Сквозь утренний пар реки Пинг я вхожу в город, похожий на раскрытый лотос. Башенки ступ словно поплавки, отражённые в воде, слегка подрагивают при каждом движении течения. Между ними — испытанные тропами охотничьи угодья: смешанные тиковые рощи у подножия Дой Сутеп и криволесье, где дым фонарей ведёт к ночному базару.

Дыхание Пинга
На изгибах Пинга вода сойотрофная — бедная минералами, но прозрачная, будто линза окуляра. В такой среде крупный махсир предпочитает стоять под нависшими корнями бамбука. Забрасываю стример-“крылан” из волосяного покрова сероу, и каскадная атака рыбины напоминает удар рогатой гауры по щиту капкана. К локальному жару быстро привыкаешь: над поверхностью тянет только из цветочной пыльцы, а под ней прохлада, где финикийская медь блёсны играет солнечным зайчиком.
Трофейные воды
После полудня ухожу к водохранилищу Мае-Нгат. На эхолоте — ступенчатый профиль, заросший волнообразными ложбинами. Вода там олигохалиновая, проводимость ниже, чем в большинстве северных таиландских водоёмов, зато кислород щедр. Змееголов поднимается к поверхности, втягивает воздух, издавая звук, похожий на щёлк кремнёвого замка. С лодки применяю шарнирный “снаряд-надуван”, воблер с полой капсулой: удар хищника беспощаден, хлыст графитового бланка поёт контрапунктом к цикадному оркестру.
Лес и храмы
К сумеркам пересекаю населённые кварталы, где запах жасмина перемешивается с дымом подслащённого табака. В храме Ват Лок Моли монахи кормят карасей, и каждый клочок воды кипит чаёвкой — смесь бобовой муки и риса. Отбрасываю спиннинг, беру подслеповатый арбалет “каракой” для ночной охоты на древесного крылокуна: мелкий сумеречный зверь, ценимый за шкурку, живущую жизнью живой лианы. Стражники храма улыбаются: у них к охотнику отношение уважительное, ведь традиция ловли диких зайцев “нгу мэо” и сейчас жива в горах Чиангдао.
Шкурки пахнут терпентином, а вяленый сом плавает в тамариндовом бульоне — так встречает меня вечерняя кухня Чиангмая. Люблю торговаться за сухари “камтонг” для прикормки: ферментированный рис даёт кислоту, способную разбудить даже сонного усача. Встречаю старого наставника — хмурую ткачиху Нанг Плой, что держит сеть “паям”: плетение ромбом 8×8 мм, рассчитанное на малька. Она напоминает: «Замешивай прикорм в час “кханг-кхео”, когда луна станет зеленей утреннего чая». Примета работает: карась-пещерник, окрашенный как броня древнего доспеха, ложится в садок.
В горах за городом
На рассвете двигаюсь к хребту Дой Интанон. Высота даёт иной воздух: эвтрофные ручьи, насыщенные бурой взвесью, скрывают форель с мраморным узором. Применяю «карнизный заброс»: короткий одноручник уходит под арку лиан, мормышка “ламсинг” сползает с листа, будто сбитая мотылька. Выхватываю рыбу, и полоска пигмента напоминает дорожную карту древних торговых караванов.

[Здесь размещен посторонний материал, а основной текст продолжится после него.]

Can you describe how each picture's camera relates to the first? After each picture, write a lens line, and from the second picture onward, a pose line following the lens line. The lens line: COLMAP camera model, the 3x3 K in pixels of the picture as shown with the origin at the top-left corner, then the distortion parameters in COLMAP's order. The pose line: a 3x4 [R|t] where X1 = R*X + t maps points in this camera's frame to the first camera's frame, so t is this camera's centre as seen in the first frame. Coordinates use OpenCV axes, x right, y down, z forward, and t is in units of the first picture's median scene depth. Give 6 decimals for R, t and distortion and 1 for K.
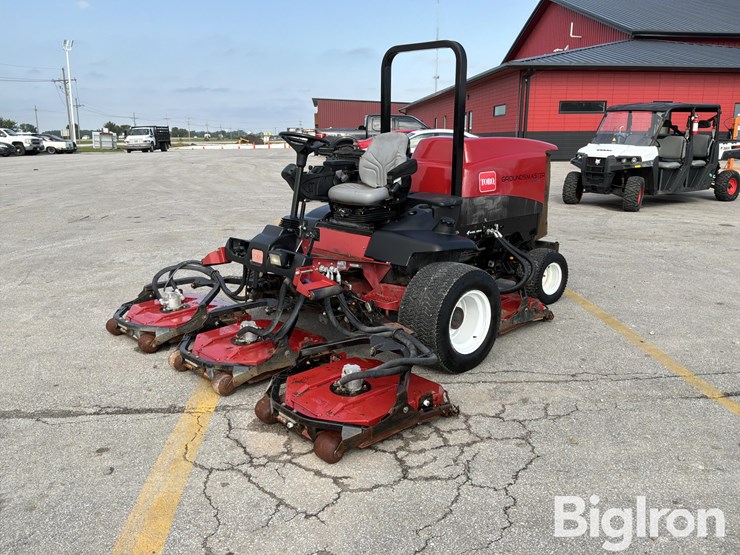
lens RADIAL K [[615.1, 0, 370.0], [0, 615.1, 277.5], [0, 0, 1]] dist [0.137071, -0.280969]
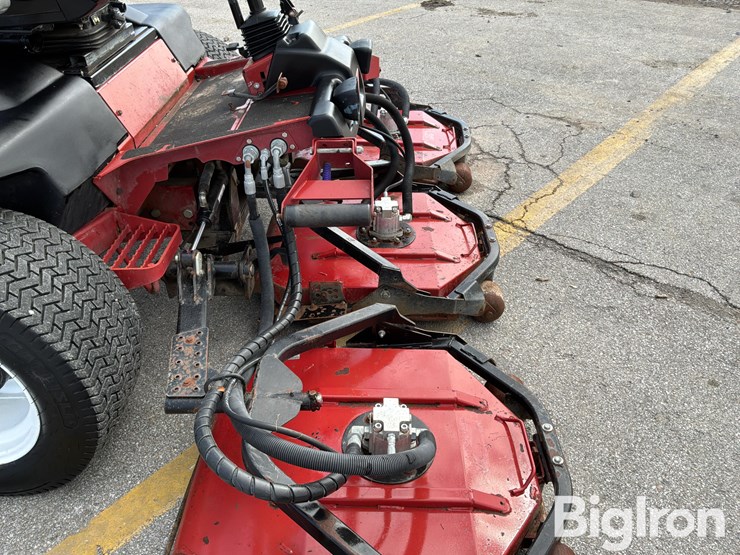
lens RADIAL K [[615.1, 0, 370.0], [0, 615.1, 277.5], [0, 0, 1]] dist [0.137071, -0.280969]
pose [[-0.713330, -0.385042, 0.585580, -0.200558], [0.180698, 0.706254, 0.684509, -0.098759], [-0.677133, 0.594094, -0.434216, 0.480036]]
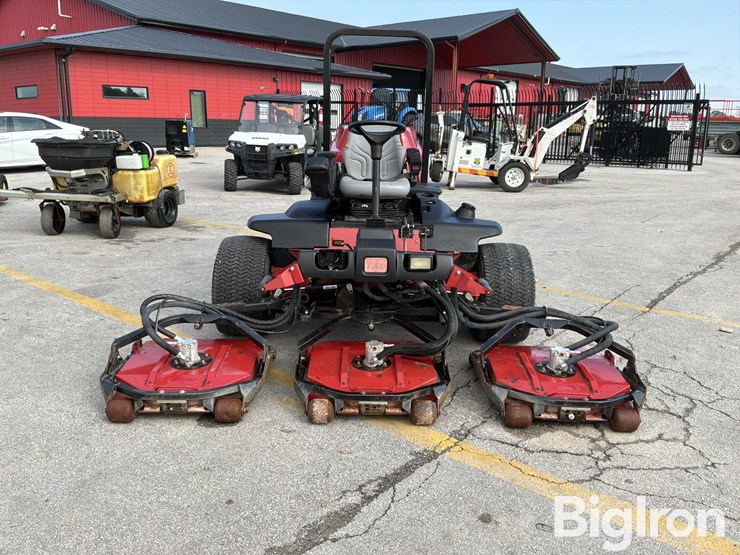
lens RADIAL K [[615.1, 0, 370.0], [0, 615.1, 277.5], [0, 0, 1]] dist [0.137071, -0.280969]
pose [[0.682125, -0.166755, 0.711968, -0.295016], [0.151759, 0.984735, 0.085244, -0.033617], [-0.715315, 0.049900, 0.697018, 0.149173]]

Город за спиной шумит молитвами, но звук гонга мягче, чем всплеск хвоста трофейного сома. Чиангмай даёт одновременно шелест монахов-калачиков и стук катушечной трещотки. Здесь мистика храмовых глицерин соседствует с практикой точного броска, а аромат сандала вплетается в запах прокопчённого ружейного масла. Такая смесь делает северную столицу по-настоящему притягательной для того, кто ищет гармонию между культурой и добычей.
Храню в журнале данных маршруты “рутид ла” — древнего пути солевых носильщиков, сегодня — тропы охотников на джунглевых фазанов. Там, где раньше звучали колокольчики слонов, нынче звенит фрикцион. Однако дух предков ощущается в каждом шорохе. Приходишь к костру, снимаешь подсумок, сушишь порох, а в тишине леса слышится невидимый хор воронов, будто город продолжает беседу с охотником даже через горную гряду.

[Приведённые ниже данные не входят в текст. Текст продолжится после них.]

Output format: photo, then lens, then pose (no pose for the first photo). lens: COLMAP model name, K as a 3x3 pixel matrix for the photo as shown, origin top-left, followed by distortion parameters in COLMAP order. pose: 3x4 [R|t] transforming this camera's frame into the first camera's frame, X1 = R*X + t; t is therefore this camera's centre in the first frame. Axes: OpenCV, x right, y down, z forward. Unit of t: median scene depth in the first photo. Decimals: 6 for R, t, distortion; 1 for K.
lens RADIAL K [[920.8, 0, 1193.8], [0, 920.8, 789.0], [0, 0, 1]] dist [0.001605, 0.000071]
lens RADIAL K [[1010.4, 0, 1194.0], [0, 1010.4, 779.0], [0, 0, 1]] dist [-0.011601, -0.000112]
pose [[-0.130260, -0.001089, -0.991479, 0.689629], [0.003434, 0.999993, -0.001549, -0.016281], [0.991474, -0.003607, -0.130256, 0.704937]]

Под занавес путешествия я возвращаюсь к реке Пинг. Вода темнеет, словно отливка из патинированной бронзы. Выпускаю махсира, пойманного днём: его броня пульсирует серебром и золотом. Рыба уходит к корням бамбука, а за спиной расцветает салют фонариков “кхом-лой”. Чиангмай прощается деликатно, словно опытный лесной проводник, — коротким кивком и шорохом крыльев сотни бумажных птиц.